Neglecting to clear session state between workflow invocations causes gradual token accumulation that eventually triggers exhaustion. Developers often assume that each workflow run starts fresh, but OpenClaw’s default behavior preserves conversational context across multiple executions within the same session. Explicitly calling session clearing methods or configuring automatic session reset after each completion prevents this accumulation.
Failing to account for response tokens when calculating available context represents another critical pitfall. Developers frequently consider only input token consumption, but LLM responses also consume from the context window. A prompt that leaves insufficient remaining tokens for response generation will cause incomplete outputs or exhaustion errors even when the input appears appropriately sized.
Ignoring provider-specific rate limits that operate independently of model token limits creates persistent issues. Some providers impose per-minute or per-day token quotas distinct from context window limits, and reaching these quotas produces the same clw-llm-exhausted error despite adequate context window capacity. Ensure your monitoring includes both types of limits.

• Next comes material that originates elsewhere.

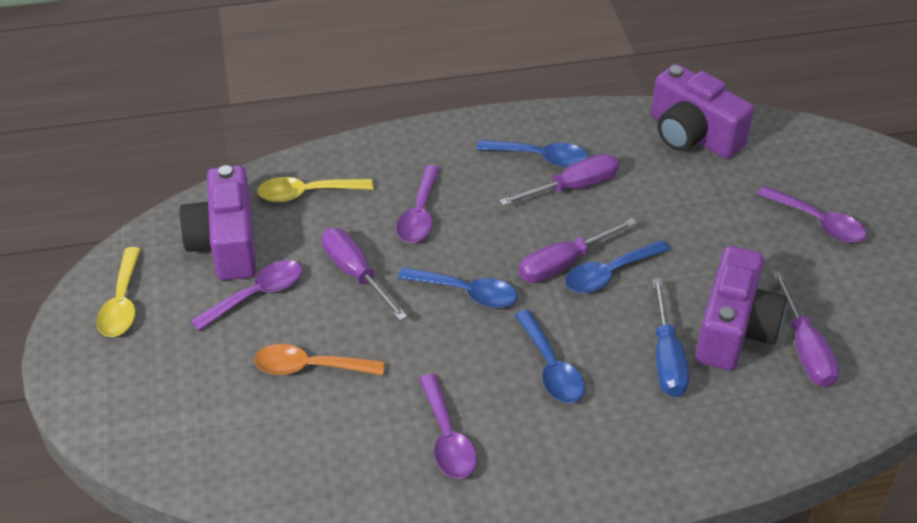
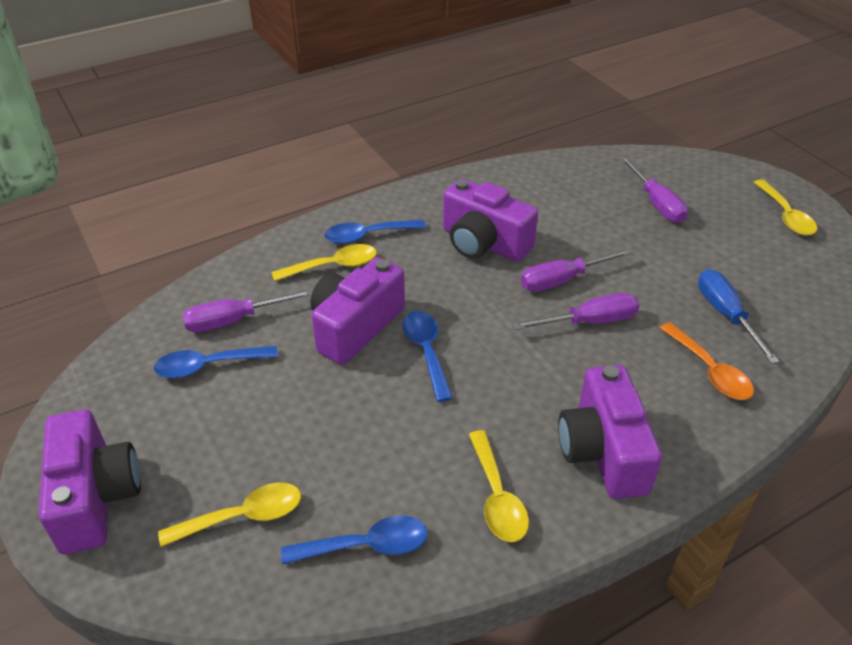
purple camera: 3 -> 4
purple spoon: 4 -> 0
yellow spoon: 2 -> 4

Finally, implementing fixes without preserving critical context leads to workflow failures where the error disappears but task quality degrades unacceptably. Truncation strategies must intelligently preserve domain-specific context rather than applying generic first-in-first-out removal that discards essential information.
6. Related Errors
The clw-llm-exhausted error frequently appears alongside or is confused with several related errors that share similar manifestations but require distinct resolution approaches.
clw-context-overflow: This error occurs when the input prompt exceeds the model’s absolute context window limit, even before any response generation. Unlike token exhaustion that results from accumulated usage, context overflow represents an immediate capacity violation. The fix involves splitting inputs across multiple calls rather than managing cumulative consumption.
clw-model-timeout: When LLM requests exceed reasonable response time expectations, this error triggers even if tokens remain available. Timeout errors can masquerade as exhaustion errors in certain configurations, requiring careful log analysis to distinguish between the two root causes.
clw-quota-exceeded: This error indicates exhaustion of account-level API quotas imposed by the LLM provider, which differs from model-level token limits. Quota exceeded errors persist regardless of context management improvements and require either upgrading provider plans or implementing request throttling to spread usage across permitted quota windows.